April 8, 2009

 

CBOT Soy Review on Tuesday: Soybeans succumb to speculative selling

 

 

Speculative selling pressure and losses in equity and other grain markets pressured Chicago Board of Trade soybeans Tuesday, pushing the market into the red.

 

Most-active and nearby May soybeans fell 4 1/2 cents to US$9.89 1/2 a bushel. New-crop November fell 3 1/2 cents US$9.08 1/2.

 

May soymeal fell 20 cents to US$306.20 a short tonne and May soyoil fell 15 points to 34.84 cents a pound.

 

Weakness in the U.S. stock market, dollar strength and late, fresh selling in neighboring grain pits were too much for soybean futures to withstand, succumbing to profit-taking after soybeans traded firmer earlier in the session.

 

"It's really a disappointing performance for the bulls," said Vic Lespinasse, analyst at grainanalyst.com. "We had some strength despite pressure from the outside market - there was fund buying, talk that China might buy beans out of the Gulf (of Mexico) and when we got about US$10 in the May, that was psychologically and technically important."

 

The market's strength was fleeting as the funds who were buyers earlier in the session turned sellers and losses in wheat accelerated. "Corn also broke under US$4 and the combination of fund selling and unrelenting pressure from outside markets was too much," Lespinasse said.

 

Funds were said to have sold about 4,000 contracts.

 

The break was more pronounced in the nearby contracts versus deferreds, allowing the old-crop/new-crop spread to tighten.

 

"Number one, the spread had a substantial move since the (quarterly grain) stocks report," said Don Roose, president, U.S. Commodities. "Now as we get closer to another report, we're seeing some profit taking come in."

 

Roose said resistance for the old-crop/new-crop spread runs between 80 cents and US$1 and trading Tuesday probed into this resistance area. The May-November spread traded at 81 cents and the July-November spread traded at 79.5 cents.

 

"The real issue is that all these markets are fragile.

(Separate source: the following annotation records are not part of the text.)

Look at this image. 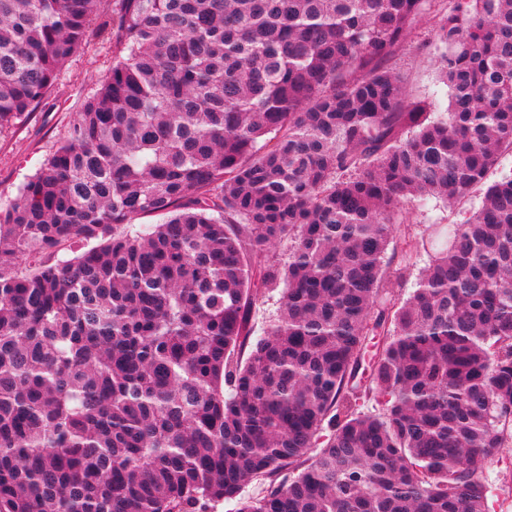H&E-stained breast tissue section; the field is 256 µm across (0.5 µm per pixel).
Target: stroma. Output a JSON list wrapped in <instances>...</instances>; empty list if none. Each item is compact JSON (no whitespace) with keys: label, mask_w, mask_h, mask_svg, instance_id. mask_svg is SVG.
<instances>
[{"label":"stroma","mask_w":512,"mask_h":512,"mask_svg":"<svg viewBox=\"0 0 512 512\" xmlns=\"http://www.w3.org/2000/svg\"><path fill=\"white\" fill-rule=\"evenodd\" d=\"M432 24L428 13L417 20L395 58V66L405 77L409 95L427 100L441 111L448 105V88L437 75ZM113 54L111 38L92 37L61 71L38 107L0 133V209L15 200L23 183L65 136L76 113L111 66ZM482 196L477 190L452 205L435 197L417 202L401 215L398 231L414 235L430 224L466 223Z\"/></svg>","instance_id":"obj_1"}]
</instances>
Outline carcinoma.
<instances>
[{"instance_id": "cac0c4a2", "label": "carcinoma", "mask_w": 512, "mask_h": 512, "mask_svg": "<svg viewBox=\"0 0 512 512\" xmlns=\"http://www.w3.org/2000/svg\"><path fill=\"white\" fill-rule=\"evenodd\" d=\"M430 2L0 0V132L115 37L0 211V512H491L512 174L404 300L386 254L395 215L469 197L512 152V0L435 14L442 112L393 66ZM428 245L404 241L398 278ZM279 291L280 289L272 292L265 291L256 301L250 323V343L255 344L257 340L265 337L269 321L277 313Z\"/></svg>"}]
</instances>
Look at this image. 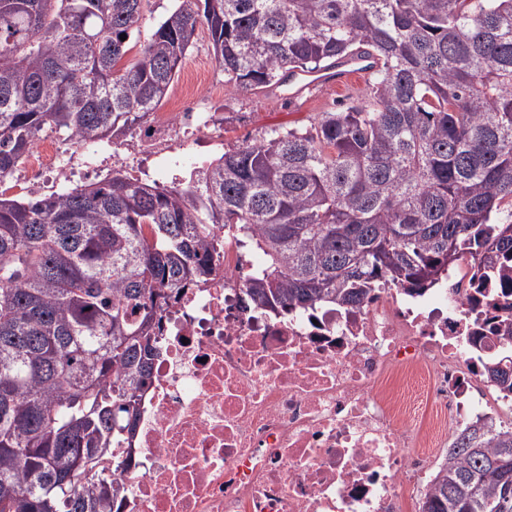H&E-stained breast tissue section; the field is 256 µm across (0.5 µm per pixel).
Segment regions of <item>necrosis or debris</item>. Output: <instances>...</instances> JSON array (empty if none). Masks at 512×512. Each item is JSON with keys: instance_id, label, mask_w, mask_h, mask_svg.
<instances>
[{"instance_id": "4bbe7bcc", "label": "necrosis or debris", "mask_w": 512, "mask_h": 512, "mask_svg": "<svg viewBox=\"0 0 512 512\" xmlns=\"http://www.w3.org/2000/svg\"><path fill=\"white\" fill-rule=\"evenodd\" d=\"M223 147L214 112H177L141 127L139 152L166 161L177 134ZM41 143L26 181L70 165ZM207 280L159 300L155 358L134 430L104 467L120 491L112 512H410L433 481L427 451L458 430L501 428L512 391L484 366L512 358V290L452 266L439 287L387 284L357 306L264 310L246 285L247 229L228 224ZM418 380L438 414L403 399Z\"/></svg>"}]
</instances>
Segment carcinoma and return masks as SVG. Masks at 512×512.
Here are the masks:
<instances>
[{
    "label": "carcinoma",
    "mask_w": 512,
    "mask_h": 512,
    "mask_svg": "<svg viewBox=\"0 0 512 512\" xmlns=\"http://www.w3.org/2000/svg\"><path fill=\"white\" fill-rule=\"evenodd\" d=\"M141 5L0 0V179L47 129L86 144L141 123L202 24L235 89L364 54L371 99L168 189L114 171L0 197V512H109L97 465L159 354L158 298L207 279L220 224L254 230L267 263L247 287L274 311L419 292L467 258L482 280L512 267V0H179L120 68ZM421 512H512V431L458 432ZM45 178V184L41 186L38 190L35 192L31 191V189H26L25 191L21 193H6L4 194V197H27V196H35V195H45L50 194L52 192H59L64 189L68 188H74L76 185H83V184H89L91 182L96 181L95 179H88L83 171H79L72 179L71 182H68L64 178H56L51 179V175L47 174Z\"/></svg>",
    "instance_id": "cac0c4a2"
}]
</instances>
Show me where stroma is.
<instances>
[{
    "label": "stroma",
    "mask_w": 512,
    "mask_h": 512,
    "mask_svg": "<svg viewBox=\"0 0 512 512\" xmlns=\"http://www.w3.org/2000/svg\"><path fill=\"white\" fill-rule=\"evenodd\" d=\"M370 89L367 81L356 82L343 90L319 87L304 97L292 100L287 87L277 92L236 90L224 82V72L216 62L206 26H199L182 68L175 77L167 96L160 105L164 112L187 109H209L224 115V146L255 140L272 129L307 127L321 113L335 112L348 105L367 100ZM125 135L118 134L101 144L102 157L108 158L111 168L125 174L140 176L146 181L170 184L171 174L189 179L203 163L211 161L206 150L190 148L176 150L171 162L134 156L125 148Z\"/></svg>",
    "instance_id": "obj_1"
}]
</instances>
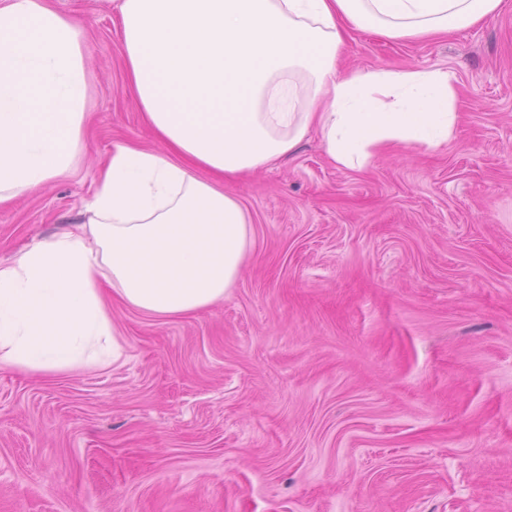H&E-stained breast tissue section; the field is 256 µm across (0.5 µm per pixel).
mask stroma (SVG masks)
Returning <instances> with one entry per match:
<instances>
[{"instance_id": "1", "label": "stroma", "mask_w": 512, "mask_h": 512, "mask_svg": "<svg viewBox=\"0 0 512 512\" xmlns=\"http://www.w3.org/2000/svg\"><path fill=\"white\" fill-rule=\"evenodd\" d=\"M86 25L78 172L0 207V261L82 222L120 141L154 146L113 0ZM342 68H448L435 151L338 169L317 134L243 181L254 244L224 302L112 304L124 359L0 368V512H512V0L445 39L356 31Z\"/></svg>"}]
</instances>
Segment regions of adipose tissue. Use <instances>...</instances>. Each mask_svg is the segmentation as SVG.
<instances>
[{"mask_svg":"<svg viewBox=\"0 0 512 512\" xmlns=\"http://www.w3.org/2000/svg\"><path fill=\"white\" fill-rule=\"evenodd\" d=\"M502 0H118L120 54L157 148L115 143L85 222L0 262V365L55 376L124 356L107 304L177 317L221 302L253 242L227 180L318 132L360 172L394 145L436 150L459 118L442 68L351 69L350 31L421 40ZM83 25L47 0H0V206L75 171L84 149Z\"/></svg>","mask_w":512,"mask_h":512,"instance_id":"obj_1","label":"adipose tissue"}]
</instances>
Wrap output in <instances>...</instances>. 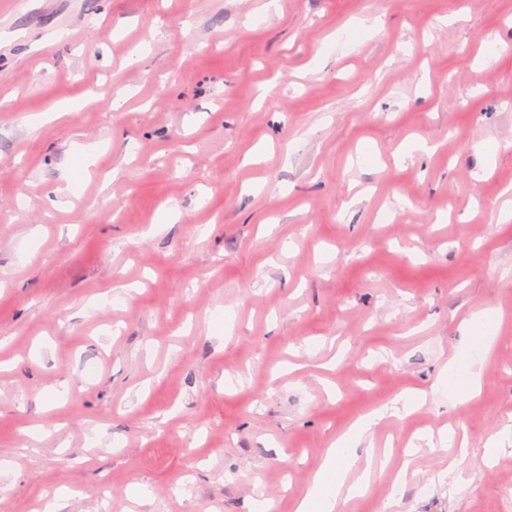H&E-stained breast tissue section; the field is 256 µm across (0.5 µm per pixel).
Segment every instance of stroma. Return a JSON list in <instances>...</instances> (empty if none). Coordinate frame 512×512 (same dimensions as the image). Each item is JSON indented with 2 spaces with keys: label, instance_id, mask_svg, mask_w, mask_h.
Returning a JSON list of instances; mask_svg holds the SVG:
<instances>
[{
  "label": "stroma",
  "instance_id": "35a3bbf8",
  "mask_svg": "<svg viewBox=\"0 0 512 512\" xmlns=\"http://www.w3.org/2000/svg\"><path fill=\"white\" fill-rule=\"evenodd\" d=\"M509 201L512 0H0V512H512ZM432 388L433 390L448 388V394L458 393L468 399L478 394L479 380L470 370L462 369L456 363H451L448 375L439 374ZM382 417L380 410L360 417L327 448L320 470L313 477L307 494L296 502L294 512H335L342 498L362 491L363 486L350 484L348 476L359 460V445Z\"/></svg>",
  "mask_w": 512,
  "mask_h": 512
}]
</instances>
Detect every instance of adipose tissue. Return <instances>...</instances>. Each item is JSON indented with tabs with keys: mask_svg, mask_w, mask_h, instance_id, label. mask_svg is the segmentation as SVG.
Listing matches in <instances>:
<instances>
[{
	"mask_svg": "<svg viewBox=\"0 0 512 512\" xmlns=\"http://www.w3.org/2000/svg\"><path fill=\"white\" fill-rule=\"evenodd\" d=\"M382 416L378 410L360 417L327 448L320 470L307 494L296 502L294 512H336L341 499L361 492V484L349 482L348 476L359 460V445Z\"/></svg>",
	"mask_w": 512,
	"mask_h": 512,
	"instance_id": "obj_1",
	"label": "adipose tissue"
}]
</instances>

We don't have enough fundamental news to help them break away" from the larger economic picture, he said.

 

 

Soy Products

 

Soymeal and soyoil fell late in sympathy with soybeans, with soyoil probing the downside a little more. Like soybeans, meal and oil spent time in the black for much of the session, holding up even in the face of weakness in the rest of the markets.

 

Yet it was the break in soybeans that took the products down to the south side of steady late in the day. Soyoil's break was slightly influenced by the drop in crude oil prices below US$50 a barrel, but some analysts suggested the break in the products was minor.

 

Mike Zuzolo, senior analyst for Risk Management Commodities, suggested the limited losses in soy products echo the fundamentals. "I think it goes back to the tight supplies and the fact that the vegetable oil and the palm oil and hitting multi-month highs over in Asia," he said. "I think that's catching the attention of the bean oil traders here in Chicago."